| DATA RECORDS |

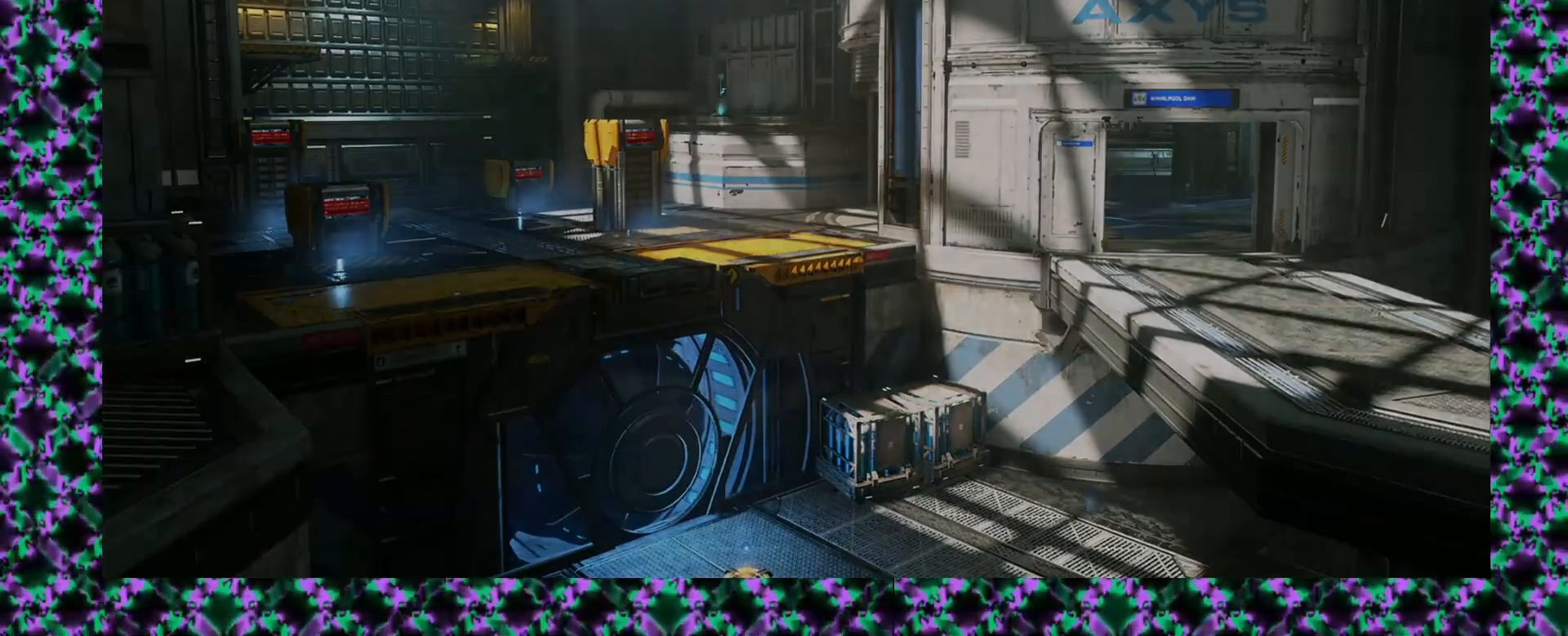
{"dt_ms": 500, "buttons": [], "left_stick": "center", "events": [[83, "L2", "up"]]}
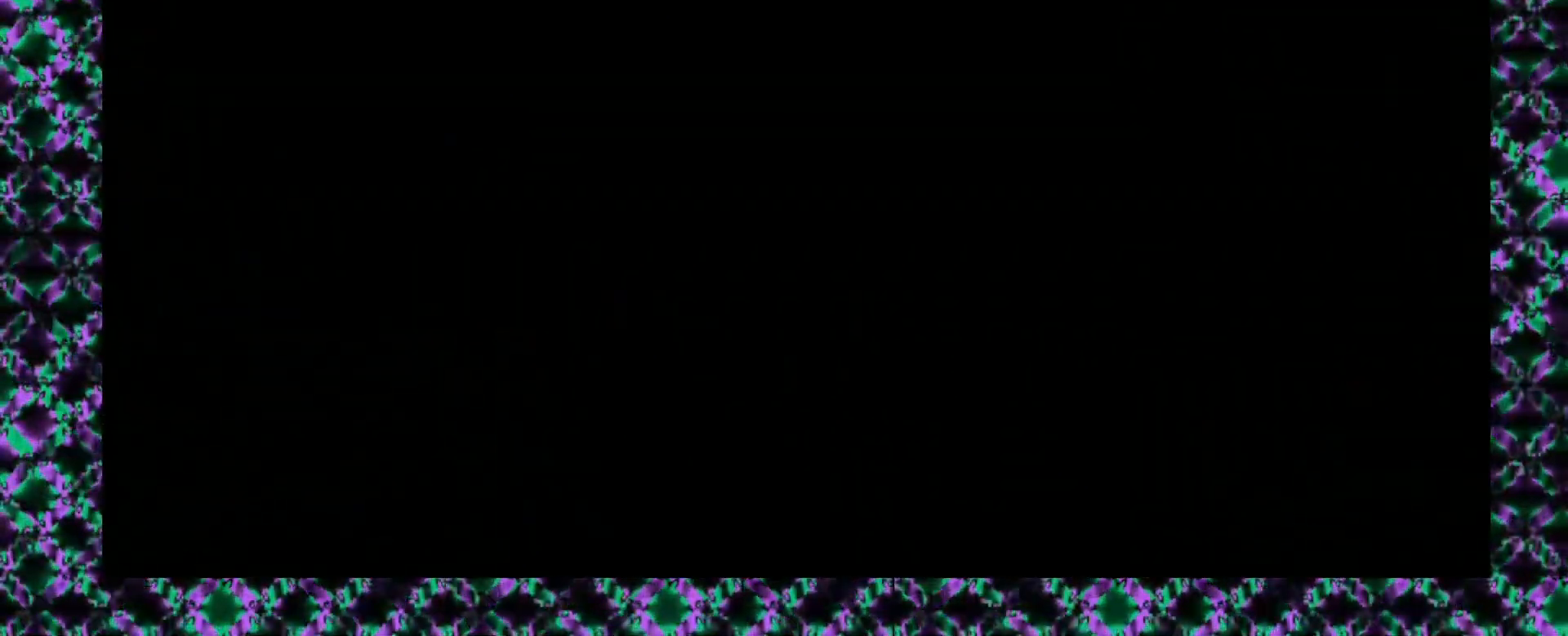
{"dt_ms": 500, "buttons": [], "left_stick": "center", "events": [[283, "L2", "down"], [367, "L2", "up"]]}
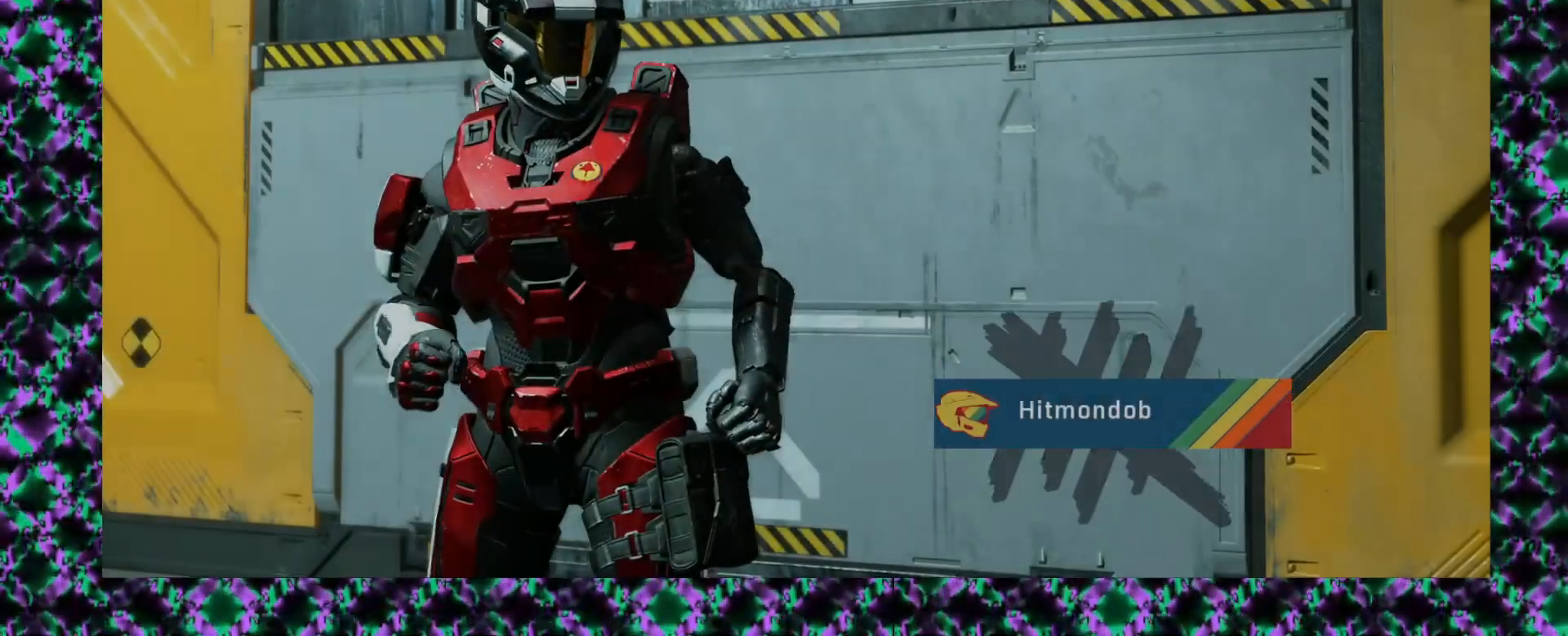
{"dt_ms": 1000, "buttons": [], "left_stick": "center"}
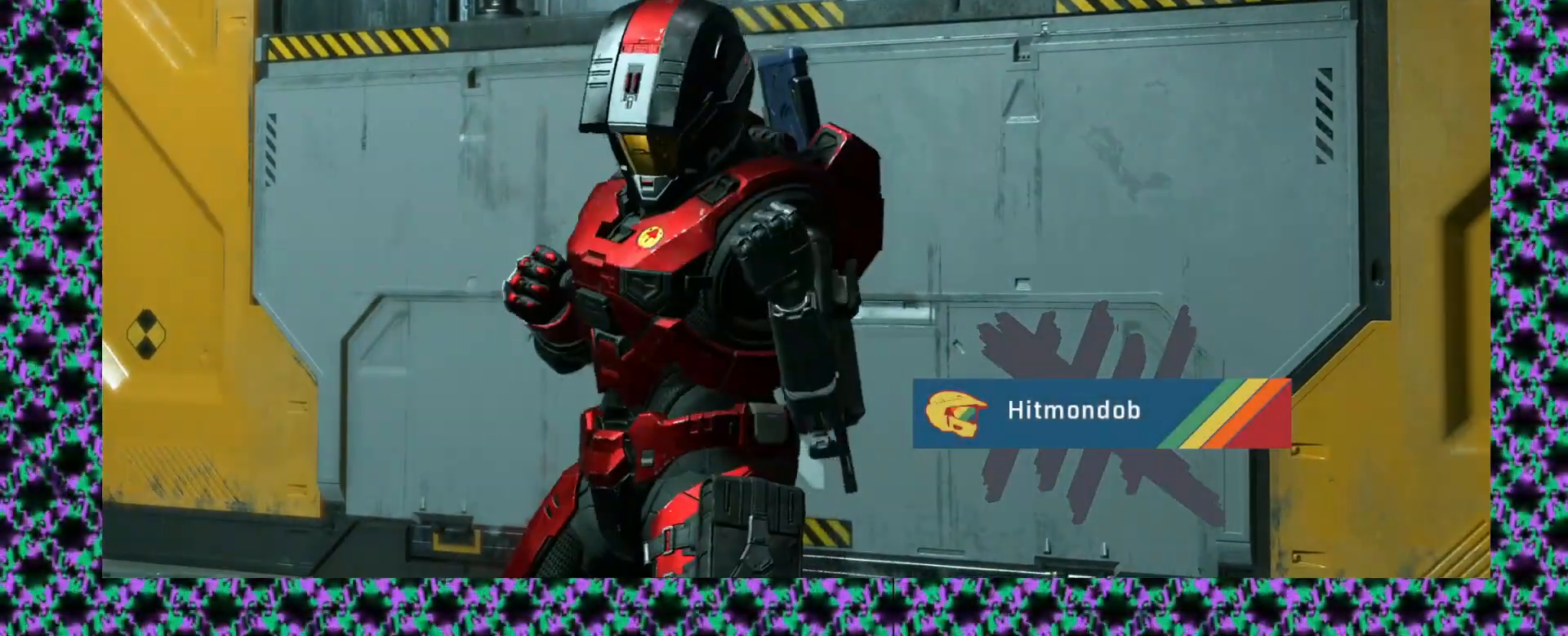
{"dt_ms": 500, "buttons": [], "left_stick": "down-right", "events": [[200, "left_stick", "down"], [367, "left_stick", "left"], [467, "left_stick", "down-right"]]}
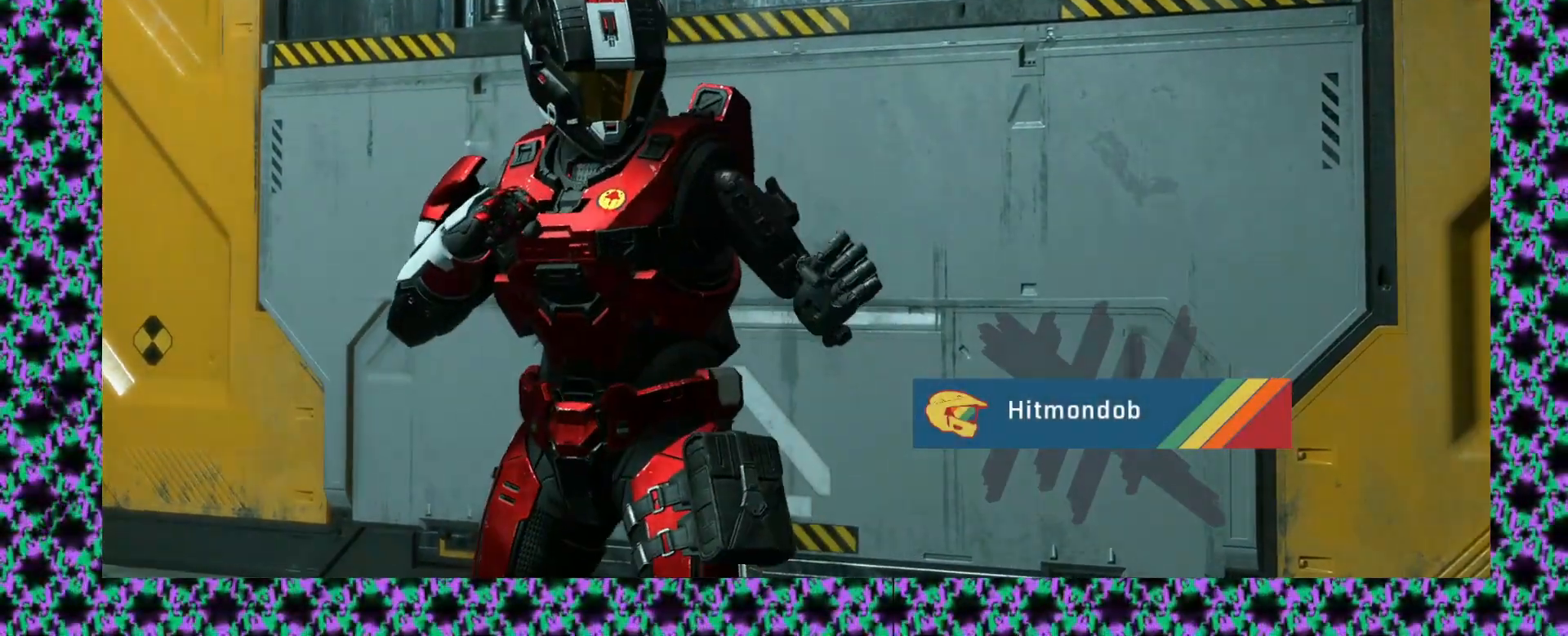
{"dt_ms": 500, "buttons": [], "left_stick": "left", "events": [[33, "left_stick", "right"], [217, "left_stick", "down"], [233, "L3", "down"], [367, "left_stick", "left"], [383, "L3", "up"]]}
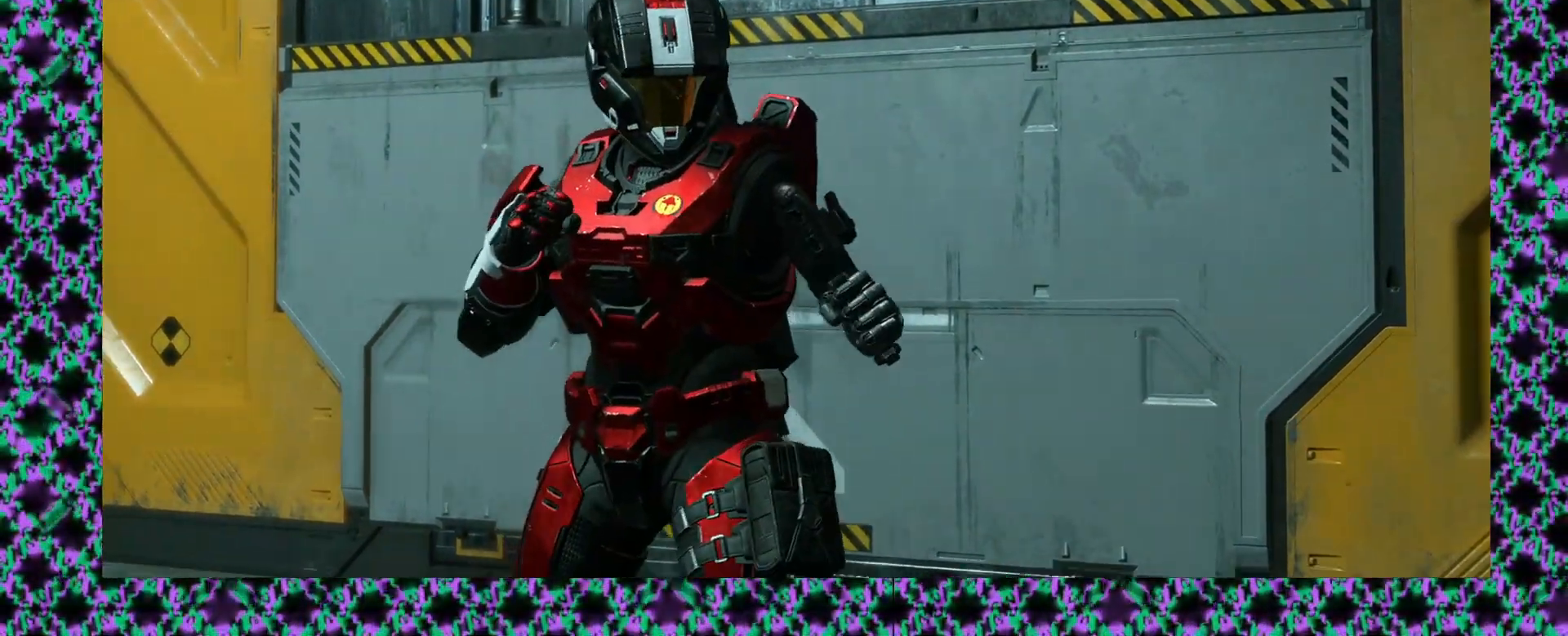
{"dt_ms": 500, "buttons": [], "left_stick": "center", "events": [[50, "left_stick", "center"], [383, "left_stick", "down"], [433, "left_stick", "center"]]}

| WHAT THE EXERCISE ASKS |
Output the records above exactly, leaving out pictures.

| RESPONSE TO THIS TASK |
{"dt_ms": 500, "buttons": [], "left_stick": "center", "events": [[83, "L2", "up"]]}
{"dt_ms": 500, "buttons": [], "left_stick": "center", "events": [[283, "L2", "down"], [367, "L2", "up"]]}
{"dt_ms": 1000, "buttons": [], "left_stick": "center"}
{"dt_ms": 500, "buttons": [], "left_stick": "down-right", "events": [[200, "left_stick", "down"], [367, "left_stick", "left"], [467, "left_stick", "down-right"]]}
{"dt_ms": 500, "buttons": [], "left_stick": "left", "events": [[33, "left_stick", "right"], [217, "left_stick", "down"], [233, "L3", "down"], [367, "left_stick", "left"], [383, "L3", "up"]]}
{"dt_ms": 500, "buttons": [], "left_stick": "center", "events": [[50, "left_stick", "center"], [383, "left_stick", "down"], [433, "left_stick", "center"]]}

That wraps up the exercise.